- [The task]
What is needed is an exact copy of the records, with the images left out.

Saved data entries
========================================================================

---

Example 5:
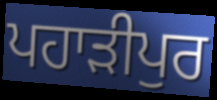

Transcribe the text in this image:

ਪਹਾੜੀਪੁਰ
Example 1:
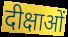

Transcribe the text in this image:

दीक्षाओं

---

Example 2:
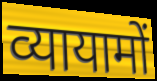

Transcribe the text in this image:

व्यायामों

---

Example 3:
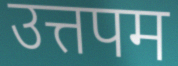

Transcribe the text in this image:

========================================================================

- [Response]
---

Example 5:

Transcribe the text in this image:

ਪਹਾੜੀਪੁਰ
Example 1:

Transcribe the text in this image:

दीक्षाओं

---

Example 2:

Transcribe the text in this image:

व्यायामों

---

Example 3:

Transcribe the text in this image:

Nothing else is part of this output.